Considering the current volatile rates scenario, the betas for the marginal cost of funds may exceed promotional betas where the beta on the marginal cost of funds is likely to significantly exceed 100%, rendering banks that have historically relied on promotional tactics, vulnerable to excessive margin compression as rates increase.
BBA’s benchmark research demonstrates balance churn increases by 50% in a rising rate environment compared to a low-rate environment, impacting both cannibalization and decay. Cannibalization rates will increase as more customers attune to rate-based offers. Decay rates will also increase as customers become less tolerant of lower base rates after promotions expire. The cost of cannibalization and opportunity cost of acquisition will severely challenge promotional pricing.

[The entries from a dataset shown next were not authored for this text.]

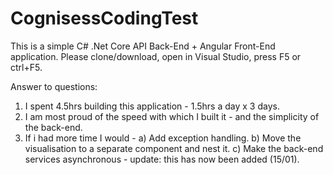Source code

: # CognisessCodingTest
This is a simple C# .Net Core API Back-End + Angular Front-End application.
Please clone/download, open in Visual Studio, press F5 or ctrl+F5.

Answer to questions:
1) I spent 4.5hrs building this application - 1.5hrs a day x 3 days.
2) I am most proud of the speed with which I built it - and the simplicity of the back-end.
3) If i had more time I would -
  a) Add exception handling.
  b) Move the visualisation to a separate component and nest it.
  c) Make the back-end services asynchronous - update: this has now been added (15/01).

Targeted pricing to specifically seek balances from customers with low potential repricing impact and behaviours can help address the imbalances created by promotional deposits. Consistency across the Treasury, BU and organizational buy-in is crucial to identify and correct tradeoffs and avoid underperformance.

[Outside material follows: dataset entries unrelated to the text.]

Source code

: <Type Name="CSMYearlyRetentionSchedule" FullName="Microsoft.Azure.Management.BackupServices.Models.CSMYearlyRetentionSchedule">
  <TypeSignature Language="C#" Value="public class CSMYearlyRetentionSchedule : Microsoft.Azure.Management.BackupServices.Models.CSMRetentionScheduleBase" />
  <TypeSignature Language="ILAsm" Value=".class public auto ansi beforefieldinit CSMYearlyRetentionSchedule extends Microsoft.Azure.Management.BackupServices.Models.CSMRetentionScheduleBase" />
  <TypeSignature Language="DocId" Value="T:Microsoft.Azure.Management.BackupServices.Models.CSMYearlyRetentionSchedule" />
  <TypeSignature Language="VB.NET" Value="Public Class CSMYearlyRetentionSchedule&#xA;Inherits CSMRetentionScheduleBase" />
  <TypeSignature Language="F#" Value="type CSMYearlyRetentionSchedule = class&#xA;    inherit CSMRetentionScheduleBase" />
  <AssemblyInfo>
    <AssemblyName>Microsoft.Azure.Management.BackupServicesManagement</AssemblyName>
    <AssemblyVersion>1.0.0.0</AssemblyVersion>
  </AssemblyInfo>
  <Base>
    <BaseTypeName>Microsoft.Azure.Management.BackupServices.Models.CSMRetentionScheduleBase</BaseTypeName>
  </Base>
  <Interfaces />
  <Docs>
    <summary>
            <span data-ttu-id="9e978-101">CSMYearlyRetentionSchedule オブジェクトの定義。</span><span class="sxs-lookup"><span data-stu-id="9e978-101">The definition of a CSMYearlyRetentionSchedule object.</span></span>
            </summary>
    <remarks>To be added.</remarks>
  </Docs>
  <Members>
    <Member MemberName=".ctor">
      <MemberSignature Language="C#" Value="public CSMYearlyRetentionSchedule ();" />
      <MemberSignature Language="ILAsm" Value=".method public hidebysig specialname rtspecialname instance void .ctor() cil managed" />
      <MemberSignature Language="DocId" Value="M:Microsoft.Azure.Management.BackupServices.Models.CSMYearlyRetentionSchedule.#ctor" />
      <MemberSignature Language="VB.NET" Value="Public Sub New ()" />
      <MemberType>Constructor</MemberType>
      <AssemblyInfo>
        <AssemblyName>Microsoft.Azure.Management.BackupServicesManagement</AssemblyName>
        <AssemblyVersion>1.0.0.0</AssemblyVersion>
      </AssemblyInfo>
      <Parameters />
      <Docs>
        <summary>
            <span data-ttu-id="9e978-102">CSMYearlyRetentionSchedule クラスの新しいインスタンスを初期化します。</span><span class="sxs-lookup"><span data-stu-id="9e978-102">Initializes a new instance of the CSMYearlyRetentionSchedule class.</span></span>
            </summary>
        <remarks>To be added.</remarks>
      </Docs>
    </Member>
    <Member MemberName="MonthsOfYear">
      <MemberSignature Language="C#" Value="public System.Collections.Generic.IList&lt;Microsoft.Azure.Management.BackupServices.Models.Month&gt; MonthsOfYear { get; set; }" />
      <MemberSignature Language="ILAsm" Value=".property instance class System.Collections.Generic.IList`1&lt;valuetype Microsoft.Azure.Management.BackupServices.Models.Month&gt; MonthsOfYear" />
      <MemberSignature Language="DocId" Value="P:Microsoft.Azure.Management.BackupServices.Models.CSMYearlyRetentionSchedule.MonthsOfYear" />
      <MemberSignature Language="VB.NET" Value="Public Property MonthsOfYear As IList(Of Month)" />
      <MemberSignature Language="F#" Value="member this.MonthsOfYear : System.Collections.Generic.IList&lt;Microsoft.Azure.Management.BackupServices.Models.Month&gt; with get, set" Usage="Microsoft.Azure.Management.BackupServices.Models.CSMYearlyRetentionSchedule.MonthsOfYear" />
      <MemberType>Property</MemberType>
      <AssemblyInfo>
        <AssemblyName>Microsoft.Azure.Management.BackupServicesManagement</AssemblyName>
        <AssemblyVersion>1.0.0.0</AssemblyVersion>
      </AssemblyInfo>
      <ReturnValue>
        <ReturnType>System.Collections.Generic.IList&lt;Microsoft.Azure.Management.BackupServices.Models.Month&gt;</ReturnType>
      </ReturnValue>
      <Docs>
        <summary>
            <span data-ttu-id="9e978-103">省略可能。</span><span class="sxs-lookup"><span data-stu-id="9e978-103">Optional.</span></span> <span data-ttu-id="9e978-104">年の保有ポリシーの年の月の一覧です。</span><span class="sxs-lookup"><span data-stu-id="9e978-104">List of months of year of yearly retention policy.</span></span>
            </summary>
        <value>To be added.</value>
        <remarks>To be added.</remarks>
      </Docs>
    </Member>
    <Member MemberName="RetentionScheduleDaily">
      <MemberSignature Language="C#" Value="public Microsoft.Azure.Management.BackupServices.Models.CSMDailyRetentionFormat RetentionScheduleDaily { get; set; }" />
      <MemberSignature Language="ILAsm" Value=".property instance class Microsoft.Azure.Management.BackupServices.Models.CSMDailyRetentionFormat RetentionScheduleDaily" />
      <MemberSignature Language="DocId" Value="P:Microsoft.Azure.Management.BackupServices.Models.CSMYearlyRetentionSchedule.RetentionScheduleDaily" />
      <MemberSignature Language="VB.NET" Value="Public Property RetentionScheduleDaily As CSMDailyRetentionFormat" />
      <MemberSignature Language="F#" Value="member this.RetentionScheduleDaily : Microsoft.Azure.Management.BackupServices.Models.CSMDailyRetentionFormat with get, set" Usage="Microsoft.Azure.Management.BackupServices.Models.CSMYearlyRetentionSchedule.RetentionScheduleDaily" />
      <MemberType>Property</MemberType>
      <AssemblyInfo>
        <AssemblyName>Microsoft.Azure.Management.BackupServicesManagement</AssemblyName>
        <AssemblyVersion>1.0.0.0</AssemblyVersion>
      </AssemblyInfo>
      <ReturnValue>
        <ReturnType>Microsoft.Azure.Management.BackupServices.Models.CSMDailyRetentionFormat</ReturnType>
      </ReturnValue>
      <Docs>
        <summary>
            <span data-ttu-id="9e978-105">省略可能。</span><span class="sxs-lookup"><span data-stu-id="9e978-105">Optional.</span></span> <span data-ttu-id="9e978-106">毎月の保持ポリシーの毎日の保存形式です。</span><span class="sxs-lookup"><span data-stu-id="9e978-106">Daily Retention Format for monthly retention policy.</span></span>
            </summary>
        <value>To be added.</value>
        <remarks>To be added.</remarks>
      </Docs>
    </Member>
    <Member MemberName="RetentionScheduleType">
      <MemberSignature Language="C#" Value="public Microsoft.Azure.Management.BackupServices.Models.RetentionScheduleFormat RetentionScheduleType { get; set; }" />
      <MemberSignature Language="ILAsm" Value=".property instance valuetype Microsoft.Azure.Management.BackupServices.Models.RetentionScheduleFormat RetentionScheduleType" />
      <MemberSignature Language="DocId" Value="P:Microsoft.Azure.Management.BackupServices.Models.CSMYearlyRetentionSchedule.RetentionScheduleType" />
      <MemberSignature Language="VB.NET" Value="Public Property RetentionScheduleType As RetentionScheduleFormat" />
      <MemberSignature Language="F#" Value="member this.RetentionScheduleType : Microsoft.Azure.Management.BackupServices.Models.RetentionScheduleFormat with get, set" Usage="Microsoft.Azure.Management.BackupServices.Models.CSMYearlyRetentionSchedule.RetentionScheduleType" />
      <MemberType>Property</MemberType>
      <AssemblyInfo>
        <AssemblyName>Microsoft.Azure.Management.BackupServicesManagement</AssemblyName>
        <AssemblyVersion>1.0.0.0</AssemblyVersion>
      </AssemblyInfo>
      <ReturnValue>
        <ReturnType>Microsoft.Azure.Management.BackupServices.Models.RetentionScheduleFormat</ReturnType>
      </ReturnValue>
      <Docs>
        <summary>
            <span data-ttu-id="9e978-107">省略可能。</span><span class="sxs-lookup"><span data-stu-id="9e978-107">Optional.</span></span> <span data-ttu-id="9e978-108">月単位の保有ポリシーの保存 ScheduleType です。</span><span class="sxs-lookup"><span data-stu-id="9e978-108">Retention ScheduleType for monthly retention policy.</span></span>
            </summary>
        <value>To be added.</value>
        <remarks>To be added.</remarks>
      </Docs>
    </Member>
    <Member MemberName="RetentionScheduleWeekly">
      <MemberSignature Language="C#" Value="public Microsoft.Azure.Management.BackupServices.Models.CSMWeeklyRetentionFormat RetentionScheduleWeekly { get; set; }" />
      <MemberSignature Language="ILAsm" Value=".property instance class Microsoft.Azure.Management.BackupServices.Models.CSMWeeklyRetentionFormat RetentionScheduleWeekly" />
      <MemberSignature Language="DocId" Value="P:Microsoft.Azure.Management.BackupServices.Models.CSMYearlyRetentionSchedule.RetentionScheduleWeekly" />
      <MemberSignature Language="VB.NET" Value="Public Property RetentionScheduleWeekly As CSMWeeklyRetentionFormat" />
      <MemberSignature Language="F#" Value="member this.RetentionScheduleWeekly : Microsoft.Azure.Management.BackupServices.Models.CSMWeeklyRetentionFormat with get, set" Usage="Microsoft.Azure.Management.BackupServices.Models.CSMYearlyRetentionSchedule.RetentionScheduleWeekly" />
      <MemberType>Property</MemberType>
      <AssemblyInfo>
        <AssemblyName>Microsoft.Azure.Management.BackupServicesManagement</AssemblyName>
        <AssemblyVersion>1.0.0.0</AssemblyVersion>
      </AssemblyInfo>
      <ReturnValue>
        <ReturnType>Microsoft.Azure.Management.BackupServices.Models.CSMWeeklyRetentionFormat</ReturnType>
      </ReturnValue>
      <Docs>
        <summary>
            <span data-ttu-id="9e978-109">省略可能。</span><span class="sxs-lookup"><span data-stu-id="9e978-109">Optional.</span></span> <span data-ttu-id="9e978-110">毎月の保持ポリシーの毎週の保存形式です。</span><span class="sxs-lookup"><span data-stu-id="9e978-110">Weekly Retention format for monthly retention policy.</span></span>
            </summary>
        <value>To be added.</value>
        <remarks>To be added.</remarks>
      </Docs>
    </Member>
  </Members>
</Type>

In addition to embedding the marginal cost of funds logic into strategic planning and resource allocation processes, banks need to socialize a standard calculation for marginal cost of funds in concert with Treasury and Finance. This multipronged collaboration enables the business and Treasury to look beyond average spreads to the incremental impact of specific pricing decisions and strategically maximize margins and profitability.